Loss. Losing a small percentage of voice transmission doesn’t affect VoIP, but too much (more than 1%) compromises the quality of the call.
Jitter—is common to congested networks with bursty traffic. Jitter can be managed to some degree with software buffers.
Sequence errors—or changes in the order of packets when they’re recompiled at the receiving station, degrades sound quality.

5. Emergency services
If you subscribe to a VoIP gateway service that enables you to use your VoIP phone like a regular phone, be aware that you may not be able to call 911 for emergencies. If 911 service is important to you because you don’t have an alternative way to call 911, shop for a VoIP provider who does provide this service.

Consider, too, that VoIP needs both working Internet access and power to work. If you lose your Internet service, your phone goes, too. And, unlike regular phone service that can keep basic telephones working when the power goes out, VoIP needs power—if you lose power, you lose your phone.

6. Moving forward
Before VoIP technology becomes truly universal; the current worldwide PSTN will have to migrate to a packet-based IP equivalent. Industry inertia alone dictates this will not occur instantly. The current worldwide PSTN system has grown to what it is over a period of 125 years.
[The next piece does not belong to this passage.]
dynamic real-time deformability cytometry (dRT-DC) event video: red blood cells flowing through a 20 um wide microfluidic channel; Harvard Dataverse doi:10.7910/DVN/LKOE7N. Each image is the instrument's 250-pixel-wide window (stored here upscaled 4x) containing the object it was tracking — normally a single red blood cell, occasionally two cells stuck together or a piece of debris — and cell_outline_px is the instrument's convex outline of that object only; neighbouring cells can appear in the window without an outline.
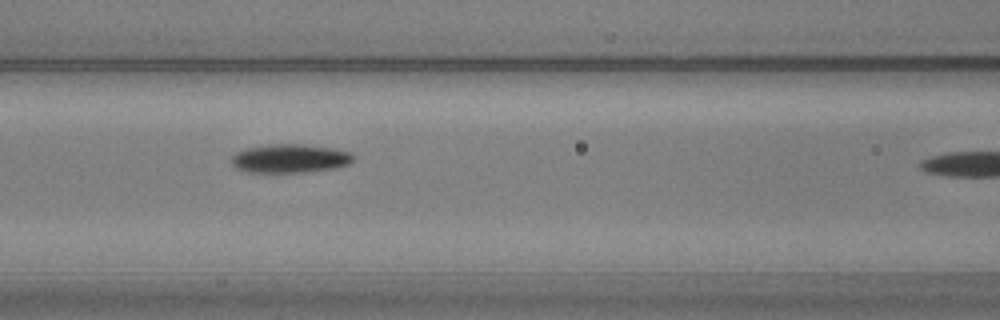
{"species": "common noctule bat (a hibernating species)", "species_latin": "Nyctalus noctula", "temperature_condition": "warm", "stored_images_in_passage": 28, "camera_frame_rate_fps": 3000, "um_per_image_px": 0.085, "animal": {"sex": "male", "body_mass_g": 20.5, "forearm_length_mm": 52.5}, "frame": {"image": 1, "passage_image": 24, "time_ms": 7.667, "image_size_px": [1000, 320], "cell_outline_px": [[356, 156], [348, 164], [332, 168], [304, 172], [248, 172], [236, 168], [232, 164], [232, 156], [236, 152], [248, 148], [268, 144], [300, 144], [332, 148], [352, 152]], "centroid_in_image_um": [24.65, 13.46], "position_along_channel_um": 142.0, "area_um2": 20.23}}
Given the sheer complexity of the existing PSTN, the migration to an IP packet network will probably occur during several decades.
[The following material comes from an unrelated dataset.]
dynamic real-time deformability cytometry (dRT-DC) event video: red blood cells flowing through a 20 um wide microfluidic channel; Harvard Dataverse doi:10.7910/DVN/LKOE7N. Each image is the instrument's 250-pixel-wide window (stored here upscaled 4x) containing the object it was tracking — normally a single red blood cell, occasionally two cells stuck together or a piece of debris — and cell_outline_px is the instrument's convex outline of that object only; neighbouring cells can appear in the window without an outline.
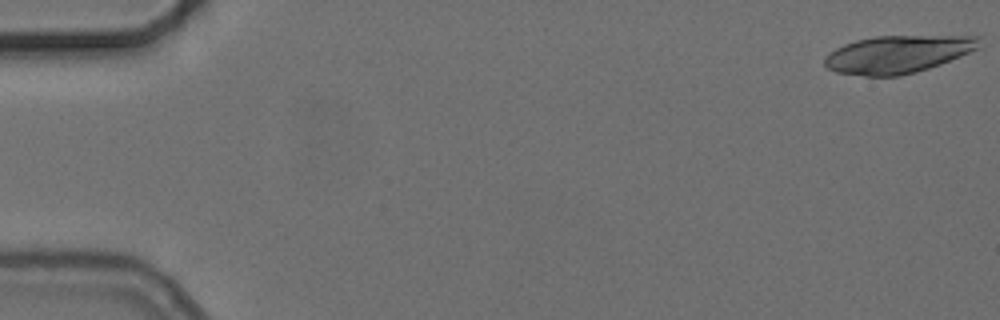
{"species": "common noctule bat (a hibernating species)", "species_latin": "Nyctalus noctula", "temperature_condition": "cold", "stored_images_in_passage": 55, "segment_of_instrument_passage": [1, 2], "camera_frame_rate_fps": 3000, "um_per_image_px": 0.085, "animal": {"sex": "female", "body_mass_g": 24.6, "forearm_length_mm": 56.2}, "frame": {"image": 1, "passage_image": 1, "time_ms": 0.0, "image_size_px": [1000, 320], "cell_outline_px": [[980, 48], [940, 64], [916, 72], [900, 76], [864, 76], [836, 72], [828, 68], [824, 64], [824, 60], [828, 52], [844, 44], [856, 40], [876, 36], [980, 36]], "centroid_in_image_um": [76.3, 4.61], "position_along_channel_um": 8.7, "area_um2": 33.87}}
As migration from the PSTN to IP-based networks proceeds, businesses and home users will gradually discover reasons of their own to implement VoIP. It won’t happen right away, but we predict that VoIP will become a big part of telecommunications in the not-so-distant future.

Although it’s not quite as convenient as conventional phone service, VoIP can offer serious savings—particularly if you now regularly pay for multiple overseas phone calls. Keep in mind though, VoIP isn’t a one-size-fits-all solution. But with a little planning, VoIP could spell savings for you.